Furthermore, the claimed subject matter may be implemented as a method, apparatus, or article of manufacture using standard programming and/or engineering techniques to produce software, firmware, hardware, or any combination thereof to control a computer to implement the disclosed subject matter. The term “article of manufacture” as used herein is intended to encompass a computer program accessible from any computer-readable device, carrier, or media. Of course, many modifications may be made to this configuration without departing from the scope or spirit of the claimed subject matter.

Various operations of embodiments are provided herein. In an embodiment, one or more of the operations described may constitute computer readable instructions stored on one or more computer readable media, which if executed by a computing device, will cause the computing device to perform the operations described. The order in which some or all of the operations are described should not be construed as to imply that these operations are necessarily order dependent. Alternative ordering may be implemented without departing from the scope of the disclosure. Further, it will be understood that not all operations are necessarily present in each embodiment provided herein. Also, it will be understood that not all operations are necessary in some embodiments.

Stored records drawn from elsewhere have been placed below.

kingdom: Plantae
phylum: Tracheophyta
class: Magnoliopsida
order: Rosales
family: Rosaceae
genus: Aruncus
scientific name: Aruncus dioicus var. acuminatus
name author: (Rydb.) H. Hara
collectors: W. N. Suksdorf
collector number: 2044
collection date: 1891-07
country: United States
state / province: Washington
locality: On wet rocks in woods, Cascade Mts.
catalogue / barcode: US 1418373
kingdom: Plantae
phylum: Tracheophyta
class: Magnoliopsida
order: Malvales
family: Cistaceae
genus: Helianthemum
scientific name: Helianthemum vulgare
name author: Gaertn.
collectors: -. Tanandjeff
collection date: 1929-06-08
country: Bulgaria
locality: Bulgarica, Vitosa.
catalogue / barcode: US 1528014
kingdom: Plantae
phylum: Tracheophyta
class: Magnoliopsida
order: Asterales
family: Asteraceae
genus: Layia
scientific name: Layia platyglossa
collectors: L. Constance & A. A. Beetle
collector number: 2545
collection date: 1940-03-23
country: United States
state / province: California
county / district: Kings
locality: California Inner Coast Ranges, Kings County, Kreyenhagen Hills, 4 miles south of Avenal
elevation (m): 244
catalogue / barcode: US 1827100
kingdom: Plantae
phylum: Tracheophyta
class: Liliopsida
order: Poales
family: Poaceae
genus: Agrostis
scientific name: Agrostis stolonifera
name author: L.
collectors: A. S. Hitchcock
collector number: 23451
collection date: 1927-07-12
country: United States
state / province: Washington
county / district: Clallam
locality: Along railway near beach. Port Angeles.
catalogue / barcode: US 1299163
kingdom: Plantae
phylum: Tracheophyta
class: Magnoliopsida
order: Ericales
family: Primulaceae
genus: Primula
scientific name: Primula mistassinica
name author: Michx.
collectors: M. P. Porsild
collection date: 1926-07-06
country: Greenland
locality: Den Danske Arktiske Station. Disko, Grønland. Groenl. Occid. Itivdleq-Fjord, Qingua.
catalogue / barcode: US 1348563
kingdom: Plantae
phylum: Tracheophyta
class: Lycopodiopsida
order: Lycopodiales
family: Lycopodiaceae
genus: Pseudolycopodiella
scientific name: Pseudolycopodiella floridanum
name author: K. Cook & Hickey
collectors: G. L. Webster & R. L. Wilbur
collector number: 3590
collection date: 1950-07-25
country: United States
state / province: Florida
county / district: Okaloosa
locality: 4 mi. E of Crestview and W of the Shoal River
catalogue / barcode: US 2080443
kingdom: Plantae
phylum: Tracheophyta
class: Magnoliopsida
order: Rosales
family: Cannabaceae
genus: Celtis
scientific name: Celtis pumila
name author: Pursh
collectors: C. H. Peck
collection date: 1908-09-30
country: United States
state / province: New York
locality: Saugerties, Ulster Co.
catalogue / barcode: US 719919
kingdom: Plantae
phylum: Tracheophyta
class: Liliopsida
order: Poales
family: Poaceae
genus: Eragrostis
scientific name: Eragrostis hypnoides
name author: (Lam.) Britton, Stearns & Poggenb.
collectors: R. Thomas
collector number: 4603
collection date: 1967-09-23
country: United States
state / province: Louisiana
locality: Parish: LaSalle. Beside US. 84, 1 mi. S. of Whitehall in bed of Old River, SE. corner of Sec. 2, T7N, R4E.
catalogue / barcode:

Also, although the disclosure has been shown and described with respect to one or more implementations, alterations and modifications may be made thereto and additional embodiments may be implemented based upon a reading and understanding of this specification and the annexed drawings. The disclosure includes all such modifications, alterations and additional embodiments and is limited only by the scope of the following claims. The specification and drawings are accordingly to be regarded in an illustrative rather than restrictive sense. In particular regard to the various functions performed by the above described components (e.g., elements, resources, etc.), the terms used to describe such components are intended to correspond, unless otherwise indicated, to any component which performs the specified function of the described component (e.g., that is functionally equivalent), even though not structurally equivalent to the disclosed structure. In addition, while a particular feature of the disclosure may have been disclosed with respect to only one of several implementations, such feature may be combined with one or more other features of the other implementations as may be desired and advantageous for any given or particular application.